Nutzungsbestimmungen bei Cloud-Diensten Datenschützer Schaar legt sich mit Google an

Vorsicht vor der Datenkrake: Seit dem 1. März verknüpft Google die Daten der Nutzer von Diensten wie "Docs" oder "Kalender". Deswegen schlägt der Bundesdatenschutzbeauftragte Peter Schaar jetzt Alarm. Er warnt Nutzer vor einem sorglosen Umgang mit den sogenannten Cloud-Diensten und prüfte eine Klage gegen den Suchmaschinenbetreiber.

Der Geduldsfaden ist gerissen: Der Bundesdatenschutzbeauftragte Peter Schaar prüft nach eigenen Worten eine Klage gegen den US-Internetkonzern Google. Bei dem Unternehmen klafften "vollmundige Bekenntnisse zum Datenschutz und die tatsächliche Praxis weit auseinander", sagte Schaar der Hannoverschen Allgemeinen Zeitung. "Wir werden unsere Prüfung zusammen mit den europäischen Datenschutzbehörden fortführen und dann überlegen, wie man Verstöße ahnden kann."

Der Bundesbeauftragte für Datenschutz und Informationsfreiheit (BfD), Peter Schaar, verfolgt die Änderungen der Nutzungsbestimmungen bei Google mit Sorge.

(Foto: dapd)

Trotz rechtlicher Bedenken europäischer Datenschutzbehörden hatte Google zum 1. März seine Datenschutz- und Nutzungsbestimmungen neu geregelt. Deshalb sei das Vertrauen in Google "schwer erschüttert", sagte Schaar.

Google hat rund 60 Datenschutz-Bestimmungen und Allgemeine Geschäftsbedingungen für verschiedene Google-Dienste zu einem einzigen Text zusammengeführt. Dafür verknüpft der Konzern aber auch die Daten seiner Nutzer aus allen diesen Angeboten miteinander.

Betroffen von den neuen Regeln sind vor allem Nutzer mit einem Google-Konto. Der Bundesdatenschützer warnte Unternehmen außerdem vor einem sorglosen Einsatz der sogenannten Cloud-Dienste, bei denen Computerprozesse auf externe Server verlegt werden. Jedes Unternehmen müsse sich gut überlegen, ob es seine Daten in alle Welt verstreuen wolle, sagte Schaar der Hannoverschen Allgemeinen Zeitung.

Unternehmen seien verantwortlich für ihre Mitarbeiterdaten und müssten sicherstellen, dass weder Hacker noch ausländische Behörden Zugriff auf sie bekämen. Unternehmen sollten deshalb schon aus rechtlichen Gründen sehr genau hinschauen, bevor sie Daten in eine Datenwolke verlagerten, sagte Schaar.

────

FRAGEN ZUM MATERIAL:
1) Wie viele Datenschutz-Bestimmungen und Allgemeine Geschäftsbedingungen hat Google laut dem Artikel über Peter Schaar und Google zu einem einzigen Text zusammengeführt?
2) Fasse bitte den Absatz des Artikels über Peter Schaar und Google, der mit „Betroffen von den neuen Regeln“ beginnt, als kurze Stichpunktliste zusammen.
Die Datensätze stammen aus einer anderen Quelle.

────

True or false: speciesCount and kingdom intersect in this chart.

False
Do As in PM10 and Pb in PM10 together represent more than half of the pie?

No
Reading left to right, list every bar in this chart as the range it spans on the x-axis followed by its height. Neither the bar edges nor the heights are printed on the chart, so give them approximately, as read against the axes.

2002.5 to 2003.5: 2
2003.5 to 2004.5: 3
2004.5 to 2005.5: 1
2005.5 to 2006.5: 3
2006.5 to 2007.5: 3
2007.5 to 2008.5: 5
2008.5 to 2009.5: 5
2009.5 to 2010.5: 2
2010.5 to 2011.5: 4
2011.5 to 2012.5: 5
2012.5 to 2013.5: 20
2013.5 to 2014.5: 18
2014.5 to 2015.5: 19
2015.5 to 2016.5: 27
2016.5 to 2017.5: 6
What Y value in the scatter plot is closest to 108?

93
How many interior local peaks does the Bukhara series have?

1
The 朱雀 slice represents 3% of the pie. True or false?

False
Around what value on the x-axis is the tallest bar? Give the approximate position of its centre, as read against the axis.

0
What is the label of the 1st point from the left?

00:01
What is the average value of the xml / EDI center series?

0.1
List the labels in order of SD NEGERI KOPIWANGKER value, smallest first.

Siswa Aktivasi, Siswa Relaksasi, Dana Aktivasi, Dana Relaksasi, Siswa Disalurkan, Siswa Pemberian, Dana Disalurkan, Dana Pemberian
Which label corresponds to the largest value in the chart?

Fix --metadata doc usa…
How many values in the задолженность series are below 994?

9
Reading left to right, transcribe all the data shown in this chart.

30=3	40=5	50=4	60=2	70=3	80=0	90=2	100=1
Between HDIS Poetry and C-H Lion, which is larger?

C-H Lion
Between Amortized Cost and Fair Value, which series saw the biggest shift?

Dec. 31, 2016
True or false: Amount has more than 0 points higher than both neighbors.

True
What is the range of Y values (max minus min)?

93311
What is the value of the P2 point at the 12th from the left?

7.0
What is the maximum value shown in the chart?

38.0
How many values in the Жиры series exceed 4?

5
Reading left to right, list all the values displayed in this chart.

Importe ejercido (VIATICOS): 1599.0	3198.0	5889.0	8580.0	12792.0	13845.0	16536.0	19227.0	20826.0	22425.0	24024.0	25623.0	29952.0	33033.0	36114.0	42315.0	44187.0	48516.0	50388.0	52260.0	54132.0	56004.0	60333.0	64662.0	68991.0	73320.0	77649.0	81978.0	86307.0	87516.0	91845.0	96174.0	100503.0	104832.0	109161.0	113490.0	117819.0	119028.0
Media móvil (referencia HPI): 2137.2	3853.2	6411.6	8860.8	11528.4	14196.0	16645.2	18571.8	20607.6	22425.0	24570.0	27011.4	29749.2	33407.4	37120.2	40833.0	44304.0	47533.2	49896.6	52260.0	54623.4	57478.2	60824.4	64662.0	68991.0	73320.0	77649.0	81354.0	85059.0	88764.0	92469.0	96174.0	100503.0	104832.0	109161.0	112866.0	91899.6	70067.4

────

ERWARTETE ANTWORTEN:
1) Rund 60.

2)
- Von den neuen Regeln sind vor allem Nutzer mit einem Google-Konto betroffen.
- Schaar warnte Unternehmen vor einem sorglosen Einsatz von Cloud-Diensten, bei denen Computerprozesse auf externe Server verlegt werden.
- Laut Schaar muss jedes Unternehmen gut überlegen, ob es seine Daten in alle Welt verstreuen will.